## Task prompt
Where a picture occurs in the data, omit it, and copy all remaining data exactly.

## Source data
※ ※ ※
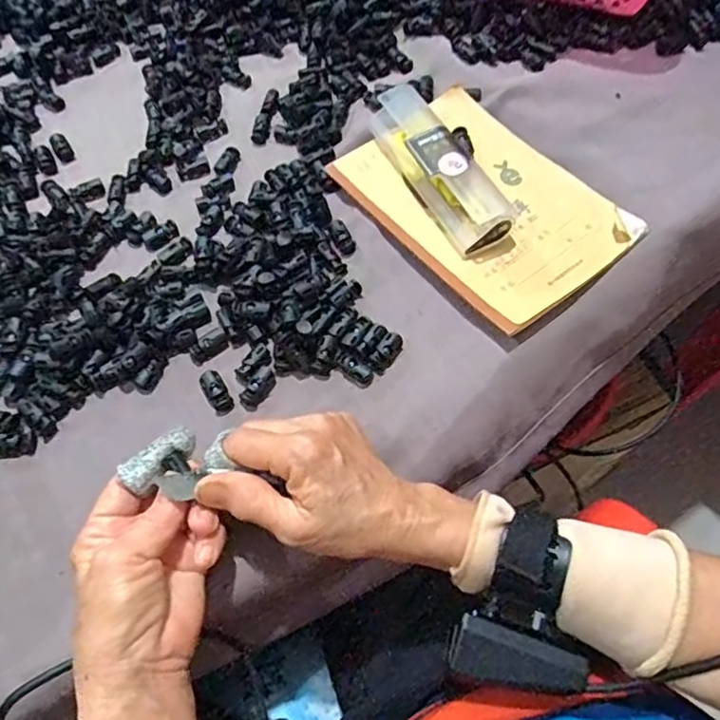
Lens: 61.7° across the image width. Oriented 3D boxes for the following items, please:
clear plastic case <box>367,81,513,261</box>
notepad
[{"bbox_3d":[0.059,-0.150,0.467,0.042,0.033,0.153,-24,64,-13],"label":"clear plastic case"},{"bbox_3d":[0.093,-0.125,0.471,0.143,0.017,0.209,-36,68,-15],"label":"notepad"}]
※ ※ ※
## Your solution
Lens: 61.7° across the image width. Oriented 3D boxes for the following items, please:
clear plastic case <box>367,81,513,261</box>
notepad
[{"bbox_3d":[0.059,-0.150,0.467,0.042,0.033,0.153,-24,64,-13],"label":"clear plastic case"},{"bbox_3d":[0.093,-0.125,0.471,0.143,0.017,0.209,-36,68,-15],"label":"notepad"}]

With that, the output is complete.